About this task:
Return every one of the following rows word for word, without the pictures.

***

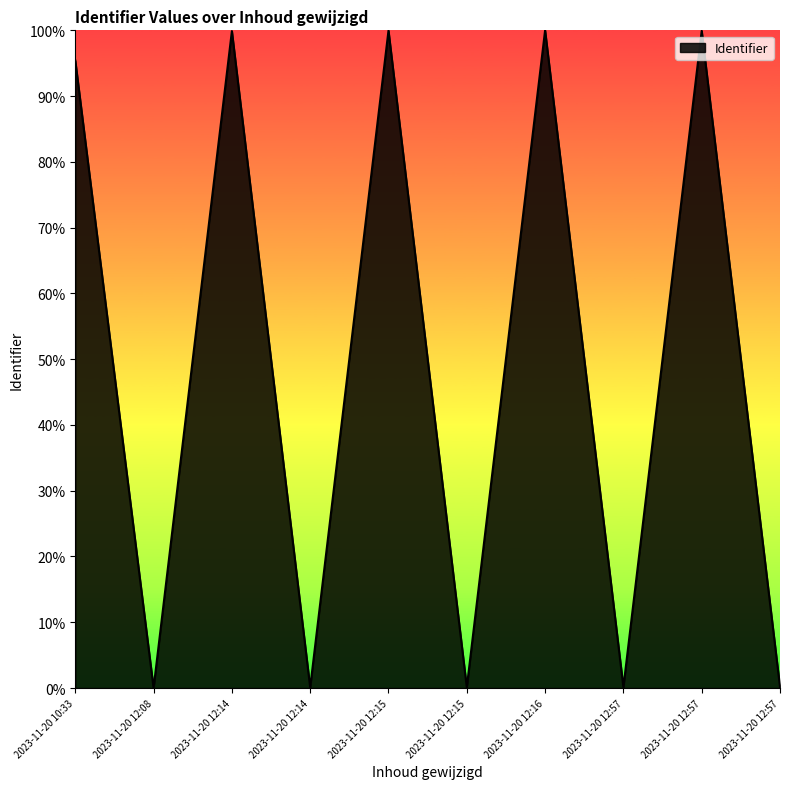

How many lines are shown in the chart?

1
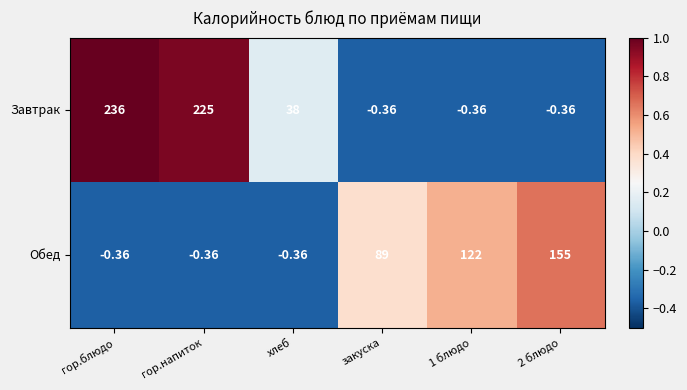

What is the greatest value displayed?

236.0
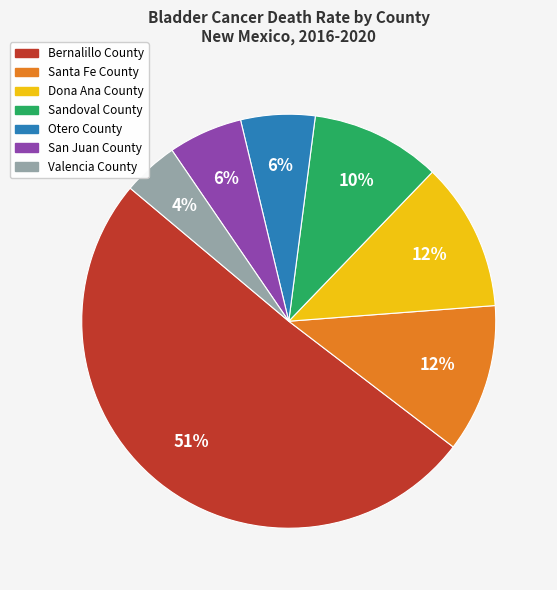

Is there any slice that represents more than half of the pie?

Yes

***

Exercise answer:
How many lines are shown in the chart?

1

What is the greatest value displayed?

236.0

Is there any slice that represents more than half of the pie?

Yes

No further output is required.